I suppose Buckley is right that a single-payer insurance system would entail a redistribution of wealth. But, a similar argument could be made that things like public schools, public roads, equal access to the courts, and police and fire services also entail a redistribution of wealth.

At the end of the day, I think it's an inescapable conclusion that our current health care system doesn't work very well. If there's a solution that would cause a dramatic improvement with no redistribution of wealth, I'd be open to considering it.

Steve Towsley
Thu, 03/29/2007 - 10:42pm

Buckley wrote:
>Therefore, Mr. Edwards is doing
>nothing more than to call for increased >taxes on the wealthy. They used to
>call that socialized medicine...

I enjoy Buckley, but let's not paint everything as redistribution, or make redistribution synonymous with stealing money from the wealthy, either.
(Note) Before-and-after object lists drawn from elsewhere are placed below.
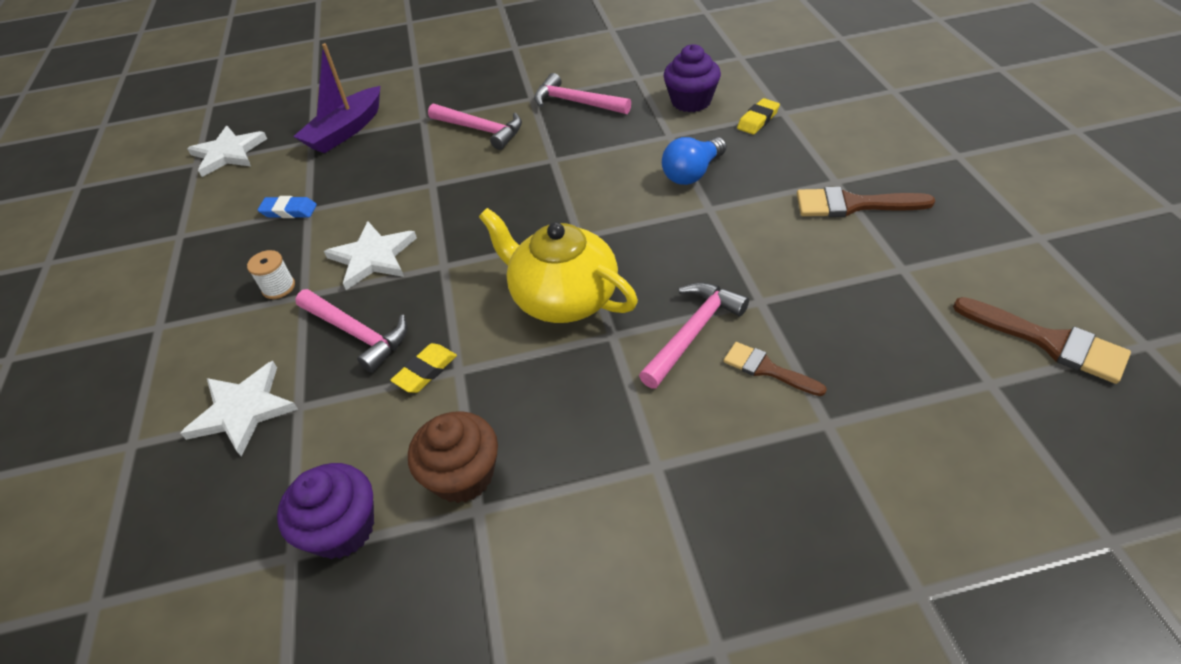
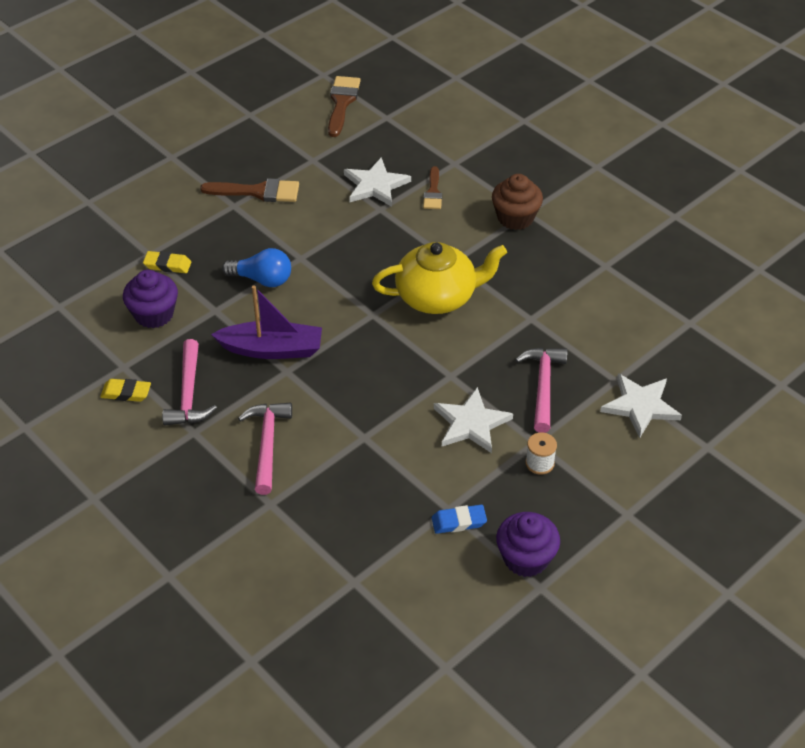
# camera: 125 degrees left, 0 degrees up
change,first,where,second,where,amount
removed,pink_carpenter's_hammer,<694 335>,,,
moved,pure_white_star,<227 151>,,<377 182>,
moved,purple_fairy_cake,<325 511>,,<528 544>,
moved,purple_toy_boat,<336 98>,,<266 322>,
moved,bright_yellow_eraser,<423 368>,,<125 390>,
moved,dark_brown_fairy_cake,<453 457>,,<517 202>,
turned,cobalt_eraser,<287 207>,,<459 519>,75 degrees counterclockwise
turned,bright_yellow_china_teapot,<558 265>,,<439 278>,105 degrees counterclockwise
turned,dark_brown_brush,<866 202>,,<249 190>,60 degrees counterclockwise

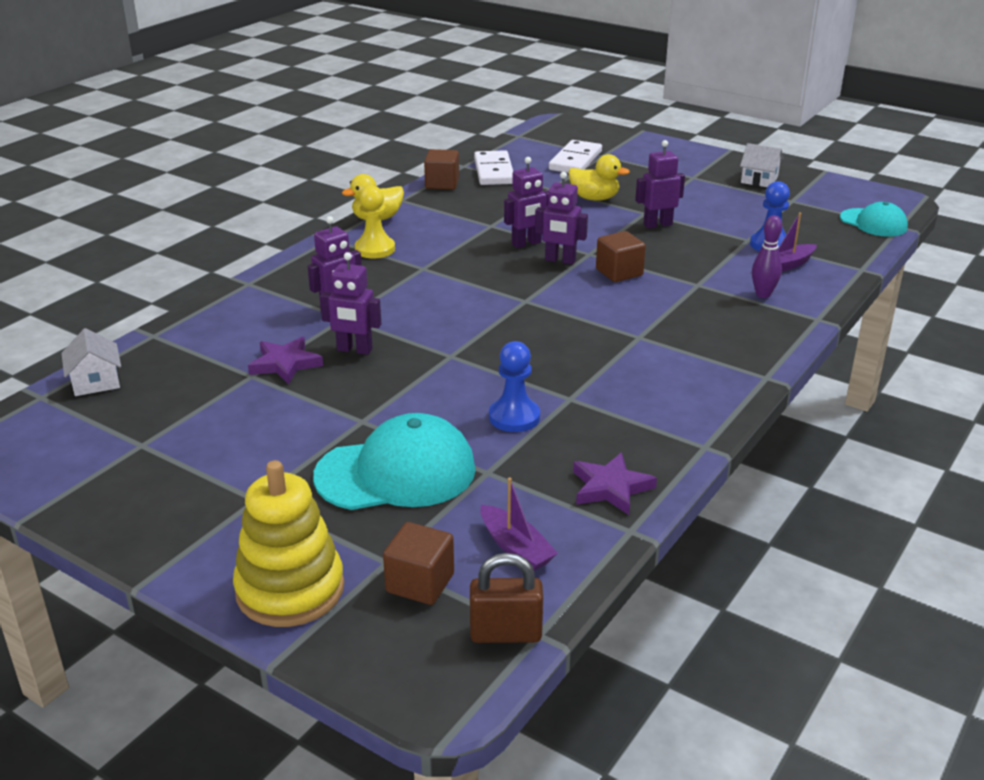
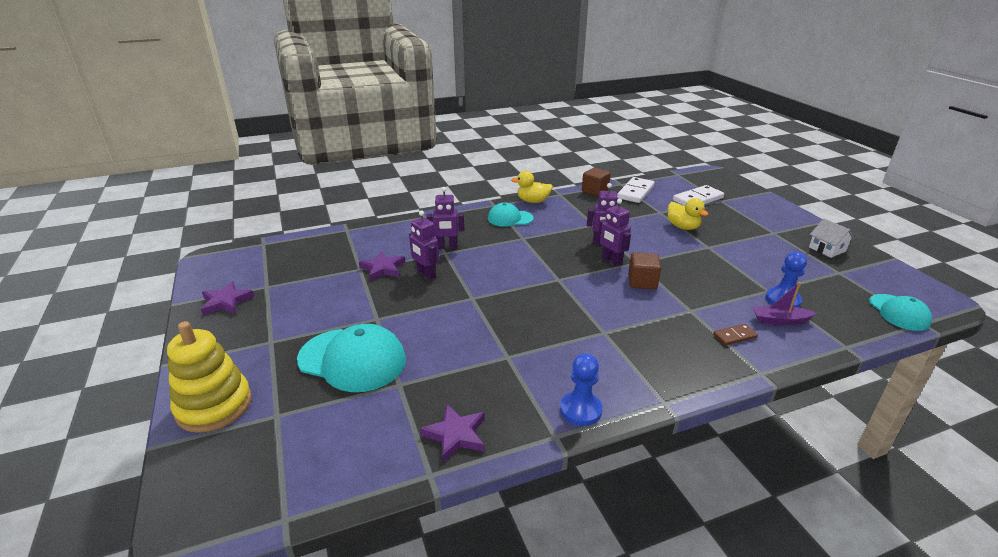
# camera: 35 degrees right, 0 degrees up
change,first,where,second,where,amount
removed,pure_white_cottage,<91 362>,,,
removed,dark_brown_cube,<418 563>,,,
removed,dark_brown_small_lock,<506 598>,,,
removed,purple_toy_boat,<519 524>,,,
removed,purple_robot,<660 184>,,,
added,,,purple_star,<228 298>,
moved,cobalt_game_pawn,<514 386>,,<581 389>,
replaced,bright_yellow_game_pawn,<375 221>,teal_peaked_cap,<511 215>,
replaced,purple_bowling_pin,<767 256>,dark_brown_domino_tile,<735 334>,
If a successful national chain like Circuit City may be considered among Buckley's "wealthy," isn't firing thousands of employees for the sole purpose of replacing every one of them with people who will work for less a redistribution of wealth too? Of course it is.

Is redistribution to be banned? If it is, we must re-set the economy to some moment before the U.S. corporate stampede into me-too downsizing, Mexican/Indian outsourcing, retirement earnings thieving, and elective bankruptcies.

Until then, I wouldn't get testy about the richest country on earth feeling a moral obligation to provide medical treatment and medicine to its own souls-on-board.